■ TASK STATEMENT:
Search the material for the word "Sunday" and report each line where it turns up.

■ MATERIAL FOR THIS EXERCISE:
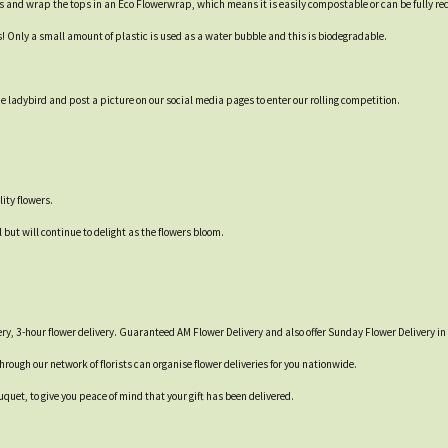
s and wrap the tops in an Eco Flowerwrap, which means it is easily compostable or can be fully re
s! Only a small amount of plastic is used as a water bubble and this is biodegradable.
 ladybird and post a picture on our social media pages to enter our rolling competition.
ity flowers.
 but will continue to delight as the flowers bloom.
ry, 3-hour flower delivery. Guaranteed AM Flower Delivery and also offer Sunday Flower Delivery in 
through our network of florists can organise flower deliveries for you nationwide.
quet, to give you peace of mind that your gift has been delivered.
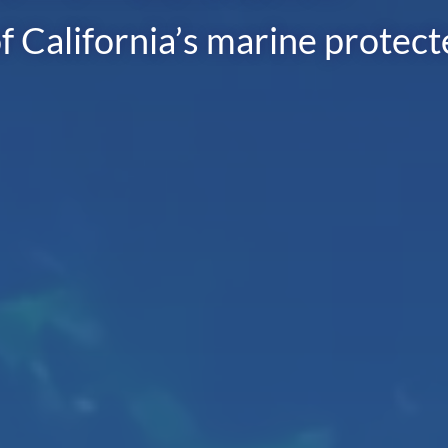
f California’s marine protec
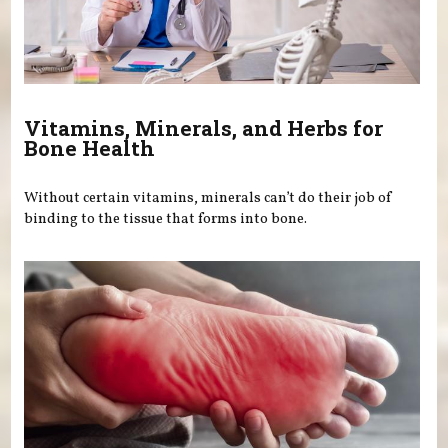
Vitamins, Minerals, and Herbs for
Bone Health
Without certain vitamins, minerals can’t do their job of
binding to the tissue that forms into bone.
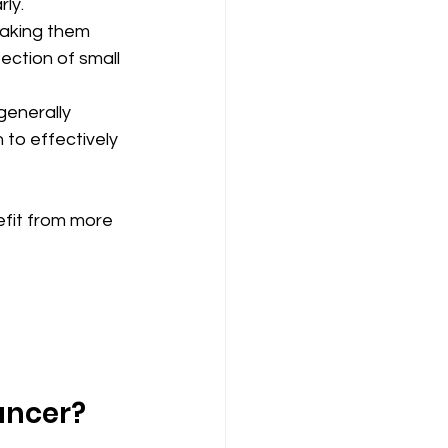
ly.
making them 
ection of small 
generally 
to effectively 
fit from more 
ancer?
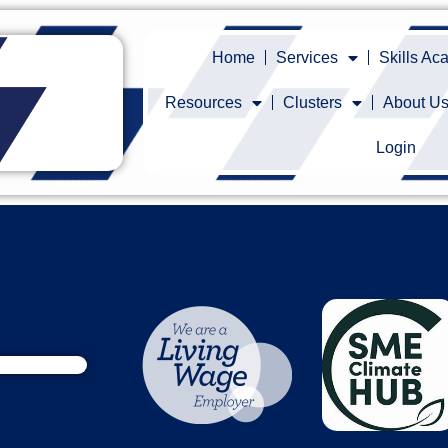
Home
Services
Skills A
Resources
Clusters
About U
Login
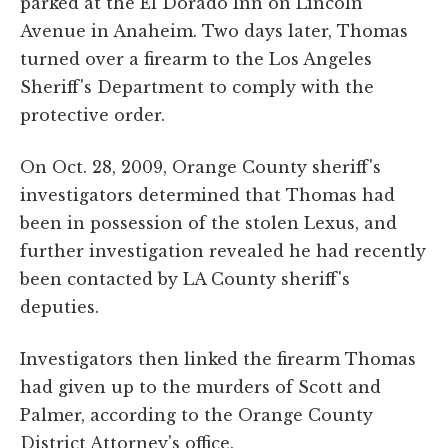
parked at the El Dorado Inn on Lincoln
Avenue in Anaheim. Two days later, Thomas
turned over a firearm to the Los Angeles
Sheriff's Department to comply with the
protective order.
On Oct. 28, 2009, Orange County sheriff's
investigators determined that Thomas had
been in possession of the stolen Lexus, and
further investigation revealed he had recently
been contacted by LA County sheriff's
deputies.
Investigators then linked the firearm Thomas
had given up to the murders of Scott and
Palmer, according to the Orange County
District Attorney's office.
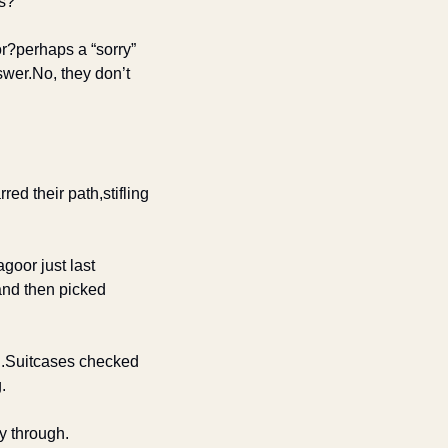
es?
or?
perhaps a “sorry” 
swer.
No, they don’t 
arred their path,
stifling 
 ago
or just last 
d then picked 
.
Suitcases checked 
.
y through.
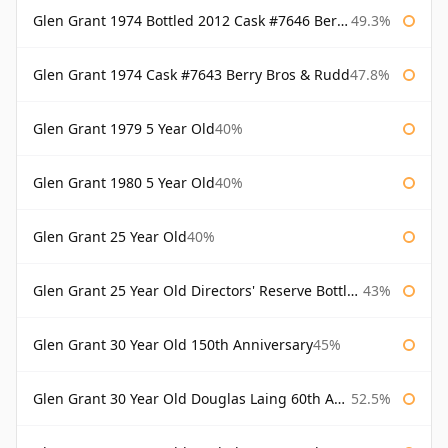
Glen Grant 1974 Bottled 2012 Cask #7646 Berry Bros & Rudd
49.3%
Glen Grant 1974 Cask #7643 Berry Bros & Rudd
47.8%
Glen Grant 1979 5 Year Old
40%
Glen Grant 1980 5 Year Old
40%
Glen Grant 25 Year Old
40%
Glen Grant 25 Year Old Directors' Reserve Bottled 1980s
43%
Glen Grant 30 Year Old 150th Anniversary
45%
Glen Grant 30 Year Old Douglas Laing 60th Anniversary
52.5%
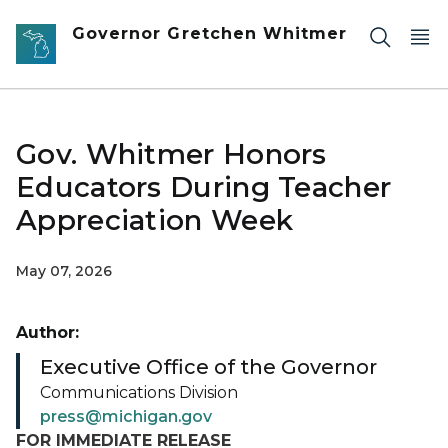
Skip to main content
Governor Gretchen Whitmer
Gov. Whitmer Honors
Educators During Teacher
Appreciation Week
May 07, 2026
Author:
Executive Office of the Governor
Communications Division
press@michigan.gov
FOR IMMEDIATE RELEASE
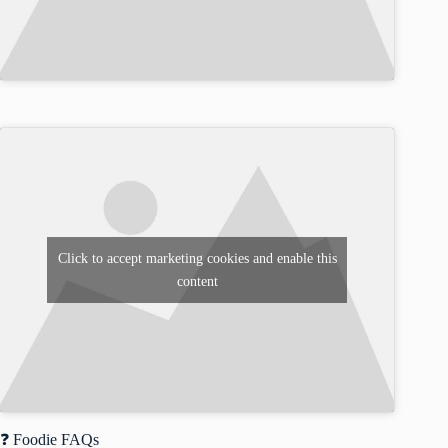
Click to accept marketing cookies and enable this
content
❓ Foodie FAQs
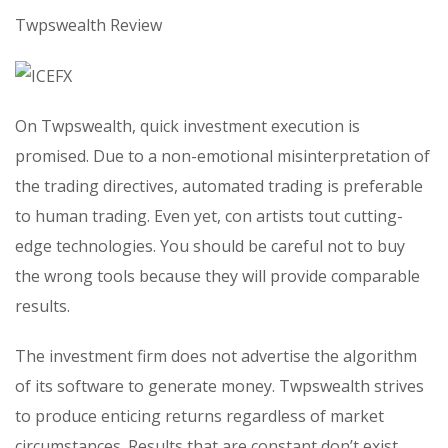
Twpswealth Review
On Twpswealth, quick investment execution is
promised. Due to a non-emotional misinterpretation of
the trading directives, automated trading is preferable
to human trading. Even yet, con artists tout cutting-
edge technologies. You should be careful not to buy
the wrong tools because they will provide comparable
results.
The investment firm does not advertise the algorithm
of its software to generate money. Twpswealth strives
to produce enticing returns regardless of market
circumstances. Results that are constant don’t exist.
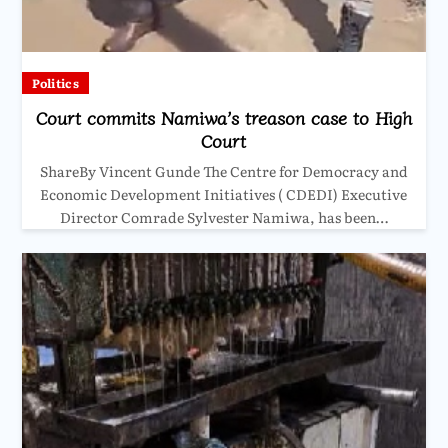
Politics
Court commits Namiwa’s treason case to High
Court
ShareBy Vincent Gunde The Centre for Democracy and
Economic Development Initiatives ( CDEDI) Executive
Director Comrade Sylvester Namiwa, has been…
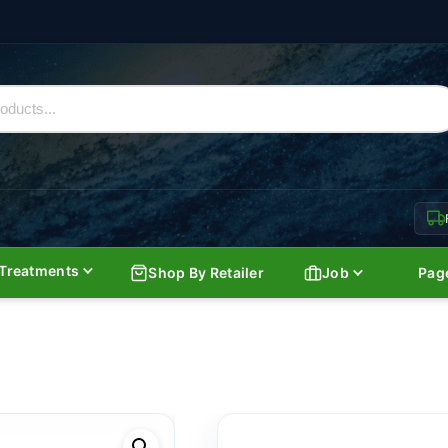
Treatments
Shop By Retailer
Job
Pag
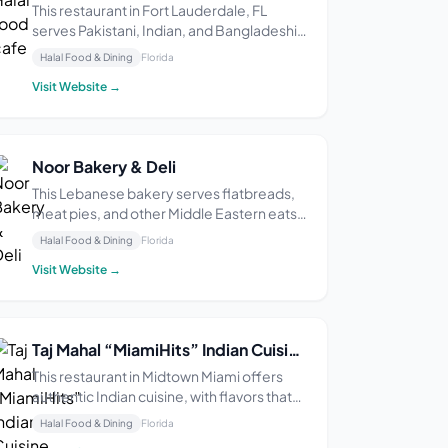
This restaurant in Fort Lauderdale, FL
serves Pakistani, Indian, and Bangladeshi
cuisine. Some diners say the food is
Halal Food & Dining
Florida
delicious and flavorful.
Visit Website →
Noor Bakery & Deli
This Lebanese bakery serves flatbreads,
meat pies, and other Middle Eastern eats.
It’s open Tuesday through Sunday from 9
Halal Food & Dining
Florida
AM–4:30 PM and is closed on Mondays.
Visit Website →
Reviewers praise the delicious, authentic,
and fresh food, as well as the friendly
service.
Taj Mahal “MiamiHits” Indian Cuisine, Midtown
This restaurant in Midtown Miami offers
authentic Indian cuisine, with flavors that
some say are exceptional and perfectly
Halal Food & Dining
Florida
blended. The service is described as fast,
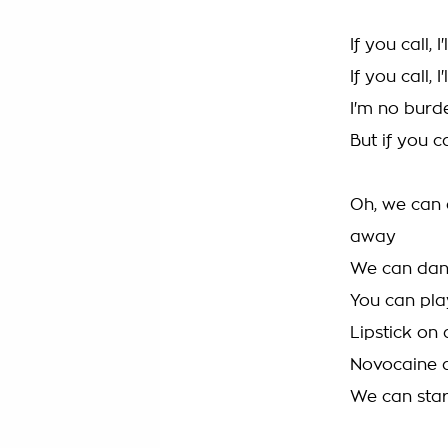
If you call, 
If you call, 
I'm no burde
But if you ca
Oh, we can d
away
We can dan
You can pla
Lipstick on
Novocaine a
We can start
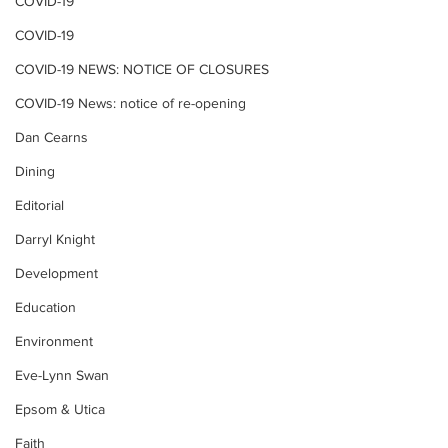
COVID-19
COVID-19
COVID-19 NEWS: NOTICE OF CLOSURES
COVID-19 News: notice of re-opening
Dan Cearns
Dining
Editorial
Darryl Knight
Development
Education
Environment
Eve-Lynn Swan
Epsom & Utica
Faith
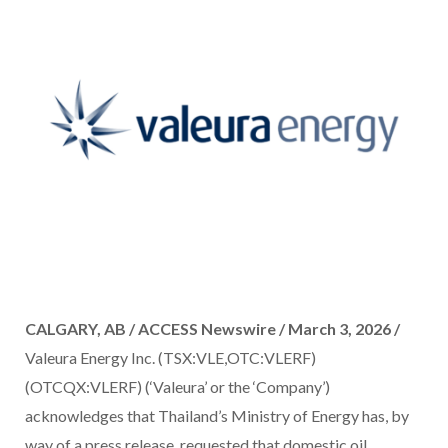
CALGARY, AB / ACCESS Newswire / March 3, 2026 /
Valeura Energy Inc. (TSX:VLE,OTC:VLERF)
(OTCQX:VLERF) (‘Valeura’ or the ‘Company’)
acknowledges that Thailand’s Ministry of Energy has, by
way of a press release, requested that domestic oil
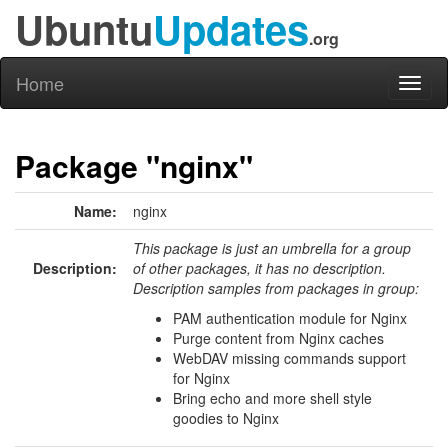
Ubuntu
Updates
.org
Home
Toggl
naviga
Package "nginx"
Name:
nginx
This package is just an umbrella for a group
Description:
of other packages, it has no description.
Description samples from packages in group:
PAM authentication module for Nginx
Purge content from Nginx caches
WebDAV missing commands support
for Nginx
Bring echo and more shell style
goodies to Nginx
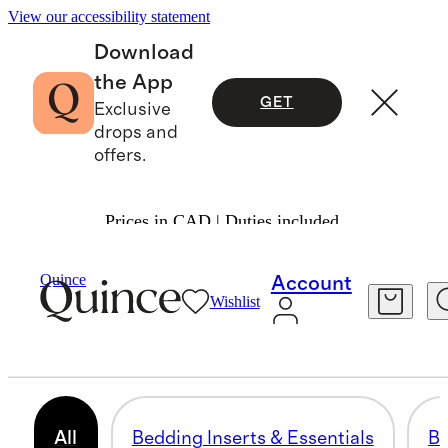
View our accessibility statement
Download
the App
GET
Exclusive
drops and
offers.
Prices in CAD | Duties included.
Home
/
Down Comforters Duvet & Pillow Inserts
Quince
Account
Wishlist
INSERTS & ESSENTIALS
15 items
All
Bedding Inserts & Essentials
Bu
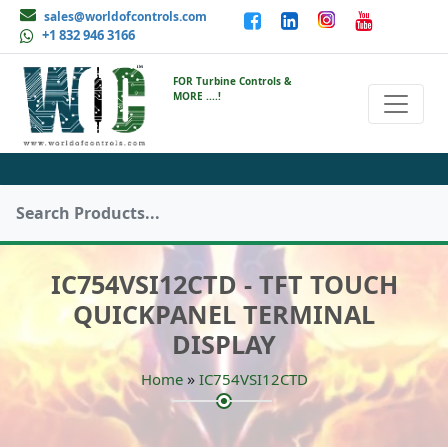
sales@worldofcontrols.com
+1 832 946 3166
FOR Turbine Controls &
MORE ....!
IC754VSI12CTD - TFT TOUCH
QUICKPANEL TERMINAL
DISPLAY
»
Home
IC754VSI12CTD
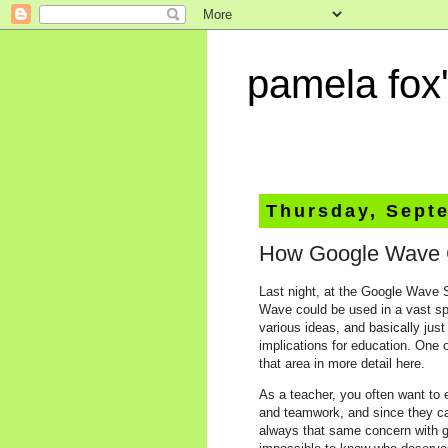
pamela fox'
Thursday, Sept
How Google Wave C
Last night, at the Google Wave 
Wave could be used in a vast sp
various ideas, and basically jus
implications for education. One 
that area in more detail here.
As a teacher, you often want to 
and teamwork, and since they can
always that same concern with gr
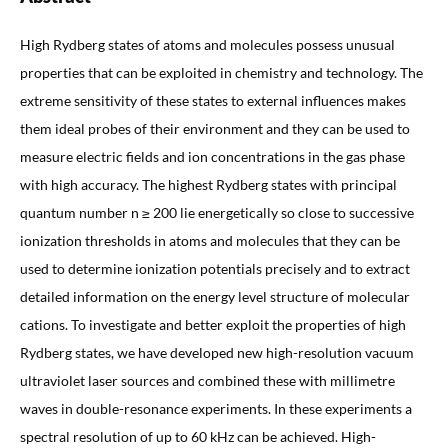
High Rydberg states of atoms and molecules possess unusual
properties that can be exploited in chemistry and technology. The
extreme sensitivity of these states to external influences makes
them ideal probes of their environment and they can be used to
measure electric fields and ion concentrations in the gas phase
with high accuracy. The highest Rydberg states with principal
quantum number n ≥ 200 lie energetically so close to successive
ionization thresholds in atoms and molecules that they can be
used to determine ionization potentials precisely and to extract
detailed information on the energy level structure of molecular
cations. To investigate and better exploit the properties of high
Rydberg states, we have developed new high-resolution vacuum
ultraviolet laser sources and combined these with millimetre
waves in double-resonance experiments. In these experiments a
spectral resolution of up to 60 kHz can be achieved. High-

■ YOUR RESPONSE:
ry, 3-hour flower delivery. Guaranteed AM Flower Delivery and also offer Sunday Flower Delivery in 
It’s open Tuesday through Sunday from 9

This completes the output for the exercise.